After over 70 years in poor condition, the revival of the Chapelle is Tsarskoe Selo’s main restoration project in this year of the Museum’s centenary celebration.
The Chapelle (French for “chapel”) pavilion was built on the former Menagerie’s territory in 1825–28 to a design by the architect Adam Menelaws, who partly used the walls of a mid-eighteenth century Lusthaus (amusement pavilion). Placed on the edge of the Alexander Park, the Chapelle looks like a small Gothic chapel “dilapidated by time”.
The pavilion consists of two square-based towers connected by a broad arch. One of the towers totally “collapsed”. The other one, with Gothic buttressed corners, is terminating in a tall pyramid roof with a rooster-shaped weather vane. The Gothic spears at the roof’s base are decorated with flower-shaped ornaments called fleurons.

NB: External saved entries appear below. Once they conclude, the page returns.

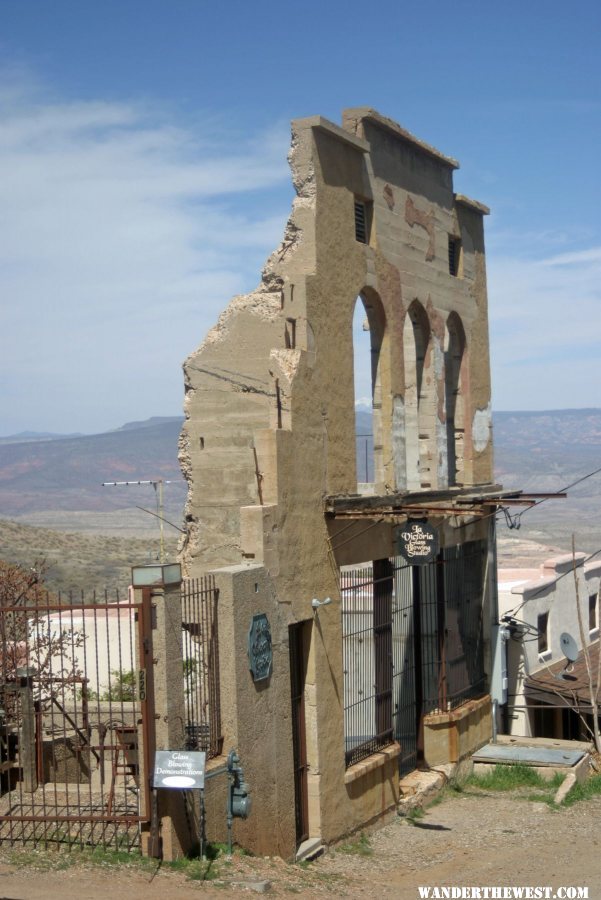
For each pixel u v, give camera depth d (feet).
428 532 62.03
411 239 72.38
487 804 71.10
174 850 44.57
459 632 80.23
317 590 58.75
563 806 70.33
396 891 50.39
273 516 54.70
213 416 60.49
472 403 82.94
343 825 60.34
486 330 85.76
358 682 64.69
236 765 48.16
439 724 75.36
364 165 65.92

The walls have lancet entrance portals on the lower level and Gothic windows on the upper levels. A narrow stone staircase leads to an open terrace above the archway and into a room or chapel inside the tower.
At the base of the vaults inside the chapel there were the figures of angels by Vasily Demuth-Malinovsky, one of the best Russian sculptors during the first half of the nineteenth century. The white Carrara marble statue of Christ that stood on a red granite pedestal by the south wall (and is now in the collection of the State Hermitage) was commissioned from the German sculptor Johann Heinrich von Dannecker. The room with the statue was decorated by Demuth-Malinovsky and the painter Vasily Dadonov.
Click pictures above and below to enlarge them. Three rows below show Chapelle before (leftmost), during (middle) and after restoration (rightmost):
Opened as a museum after the 1917 revolution, the Chapelle was soon closed for low attendance in the early 1930s and used for residential purposes until WWII. The tower suffered considerable damage in bombardments during the war. The striking clocks, weather vane and coloured glass windows were lost.
After conservation works and a major roof repair in 1950–51 and several unfulfilled renovation projects, the Chapelle remained closed for decades until a thorough inspection was carried out and a restoration design was developed in 2011. Approved by a 2014 historical and cultural expertise, the project received federal financing for high-priority repairs, followed by restoration works performed by the company Lapin Enterprise in 2017-18. The 123 million rouble restoration project was financed from the federal budget and the Museum’s own funds.
The restorers replaced the damaged weathervane and conserved the interior painting. Instead of the statue of Christ, the chapel room now has the statue by Ivan Vitali depicting the youngest daughter of Nicholas I, Grand Duchess Alexandra Nikolaevna (or Adini as the family called her) with her child as the Madonna in the clouds who is about “to fly into the sky”. At 19, weakened by acute tuberculosis, Adini and her infant died during premature birth at the Alexander Palace of Tsarskoe Selo in late July of 1844. The sculptor took Adini’s death mask to create the marble statue for the now non-existent Small Chapelle, which was built in 1845 to commemorate one year since Adini’s death. The statue was installed there in 1850 and has been kept in storage by the Museum during the last decades.
Revived together with the Chapelle is the Lilac Alley of the Alexander Park, running nearby from the Krestovy Canal to the Rose Gatehouse. Seventy lilac bushes of historic French varieties planted there, including ‘Madame Lemoine’ and ‘Charles Joly’, should make it one of the park’s most beautiful walking trails.